Following the defeat at Stalingrad Goering rapidly sank into lethargy and despondency. He expressly forbade General Adolf Galland to report that enemy fighters were accompanying bomber squadrons deeper and deeper into German territory during 1943. Goering had become a bloated shadow of his former self, discredited, isolated and increasingly despised by Hitler, who blamed Goering for Germany's defeats. Undermined by Martin Borman's intrigues, overtaken in influence by Himmler, Goebbels and Speer, mentally humiliated by his servile dependence on Hilter, Goering's personality began to disintegrate.

When Hitler declared in 1945, that he would remain in his Berlin bunker to the end, Goering, who had already left for Bavaria, misinterpreted this as an abdication and requested that he be allowed to take over at once; he was ignominiously dismissed from all his posts, expelled from the Nazi Party and arrested. Shortly afterwards on May 9, 1945, Goering was captured by troops of the American Seventh Army and, to his great surprise, put on trial at Nuremberg during 1946.  

During his trial Goering, who had lost a lot of weight in captivity, and had been taken off drugs, defended himself with aggressive vigour and skill, frequently outwitting the prosecuting counsel. With Hitler dead, he stood out among the defendants as the dominating personality, dictating attitudes to other prisoners in the dock and adopting a pose of self-conscious heroism motivated by the belief that he would be immortalised as a German martyr. Nevertheless, Goering failed to convince the judges, who found him guilty on all four counts: of conspiracy to wage war, crimes against peace, war crimes and crimes against humanity. No mitigating circumstances were found and Goering was sentenced to death by hanging.

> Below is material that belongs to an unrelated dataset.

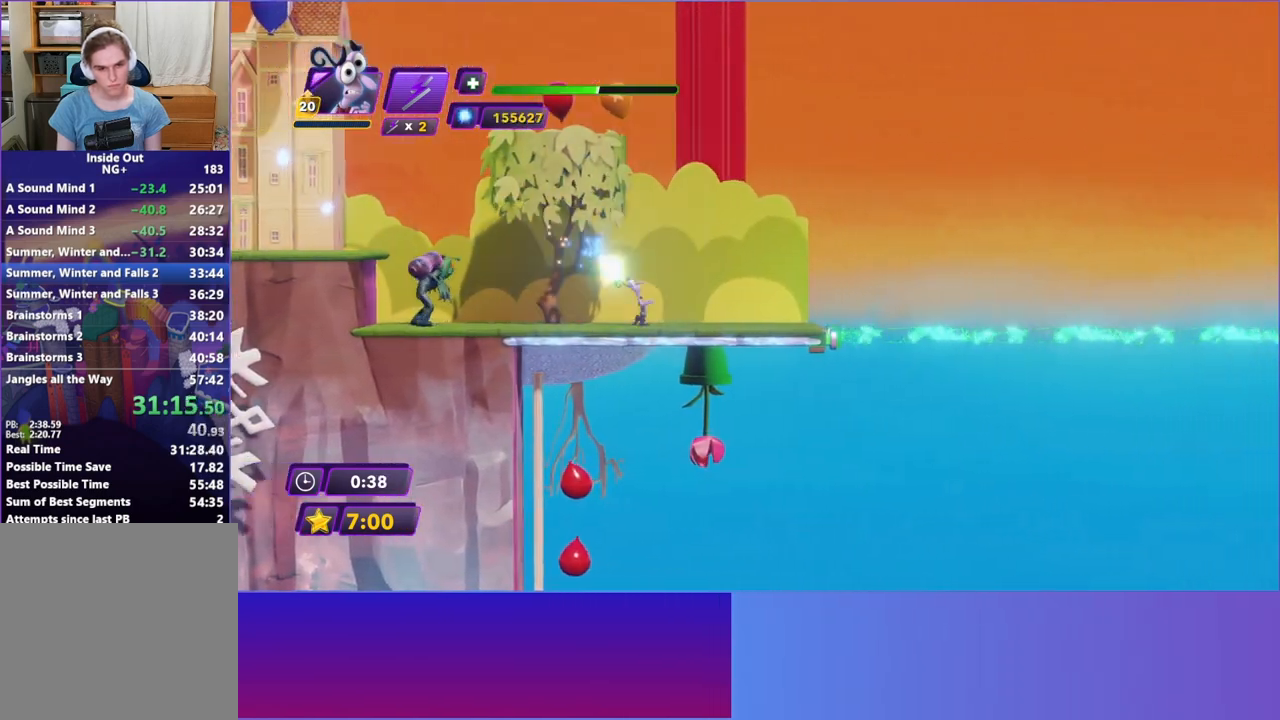
{"buttons": [], "left_stick": "right", "events": [[383, "B", "down"], [483, "B", "up"]]}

On October 15, 1946, two hours before his execution was due to take place, Goering committed suicide in his Nuremburg cell, taking a capsule of poison that he had concealed from his guards during his captivity.


Sources

Who’s Who in Nazi Germany by Robert S Wistrich, published by Routledge, London 1995

Leaders and Personalities of the Third Reich by Charles Hamilton, published by R.James Bender Publishing. San Jose, USA 1984.